Statistica Sinica
- Discipline: Statistics
- Language: English
- Edited by: Rong Chen, Su-Yun Huang and Xiaotong Shen

Publication details
- History: 1991–present
- Publisher: Academia Sinica and International Chinese Statistical Association
- Frequency: Quarterly
- Impact factor: 1.261 (2020)

Standard abbreviations
- ISO 4: Stat. Sin.
- MathSciNet: Statist. Sinica

Indexing
- ISSN: 1017-0405

Links
- Journal homepage;

= Statistica Sinica =

Statistica Sinica is an international journal publishing papers in all areas of statistics and data science, including theory, methods, and applications. First issued in 1991, this journal published semiannually in January and July from 1991 to 1995. From 1996 onward, it became quarterly in January, April, July, and October. It is co-sponsored by the Institute of Statistical Science, Academia Sinica, and International Chinese Statistical Association.

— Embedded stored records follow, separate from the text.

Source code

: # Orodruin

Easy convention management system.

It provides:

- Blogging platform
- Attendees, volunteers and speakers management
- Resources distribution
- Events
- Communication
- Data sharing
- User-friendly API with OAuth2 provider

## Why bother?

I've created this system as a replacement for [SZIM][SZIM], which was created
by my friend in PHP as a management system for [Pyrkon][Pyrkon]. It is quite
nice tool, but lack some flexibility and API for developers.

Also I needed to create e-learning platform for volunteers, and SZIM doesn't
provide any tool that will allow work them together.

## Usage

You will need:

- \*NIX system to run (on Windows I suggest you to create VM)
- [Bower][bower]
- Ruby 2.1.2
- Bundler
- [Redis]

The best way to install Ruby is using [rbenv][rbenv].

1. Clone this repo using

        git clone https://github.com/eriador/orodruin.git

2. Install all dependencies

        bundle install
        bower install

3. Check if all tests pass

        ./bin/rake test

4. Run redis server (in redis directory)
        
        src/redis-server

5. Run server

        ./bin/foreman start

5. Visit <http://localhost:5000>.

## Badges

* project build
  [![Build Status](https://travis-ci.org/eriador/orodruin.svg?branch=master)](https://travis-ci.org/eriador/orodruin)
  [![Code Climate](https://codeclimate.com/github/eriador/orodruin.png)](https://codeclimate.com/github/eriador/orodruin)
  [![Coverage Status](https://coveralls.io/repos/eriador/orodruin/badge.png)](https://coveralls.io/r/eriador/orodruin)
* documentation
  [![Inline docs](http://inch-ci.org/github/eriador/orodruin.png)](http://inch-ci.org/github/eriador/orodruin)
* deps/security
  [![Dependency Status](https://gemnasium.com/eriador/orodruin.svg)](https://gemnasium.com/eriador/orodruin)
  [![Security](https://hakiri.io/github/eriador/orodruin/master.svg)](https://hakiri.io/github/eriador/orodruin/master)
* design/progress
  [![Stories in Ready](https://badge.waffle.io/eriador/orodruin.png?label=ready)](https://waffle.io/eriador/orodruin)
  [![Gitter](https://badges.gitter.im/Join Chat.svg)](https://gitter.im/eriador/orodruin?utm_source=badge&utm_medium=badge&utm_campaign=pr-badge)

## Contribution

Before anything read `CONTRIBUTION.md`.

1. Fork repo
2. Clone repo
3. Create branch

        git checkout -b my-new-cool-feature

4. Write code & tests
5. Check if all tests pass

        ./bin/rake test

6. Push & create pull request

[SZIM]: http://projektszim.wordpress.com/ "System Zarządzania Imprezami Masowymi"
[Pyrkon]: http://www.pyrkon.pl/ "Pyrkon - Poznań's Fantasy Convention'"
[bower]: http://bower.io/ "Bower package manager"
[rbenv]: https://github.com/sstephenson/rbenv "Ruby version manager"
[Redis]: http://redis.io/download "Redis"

George C. Tiao was the founding chair editor from 1991 to 1993.

==Abstracting and indexing==
Statistica Sinica has been indexed and abstracted in Scopus, Science Citation Index Expanded, maintained by Institute for Scientific Information (ISI) and Current Contents (CC) from 1998. It is the first journal in statistics that is included in SCI in Asia. In 2000, it has been indexed in Current Index to Statistics (CIS). The journal is also included in JSTOR database.

==Awards==
In 1997 to 2004, Statistica Sinica has been awarded "Excellent Academic Research Journal" for 8 consecutive years by National Science Council, R.O.C.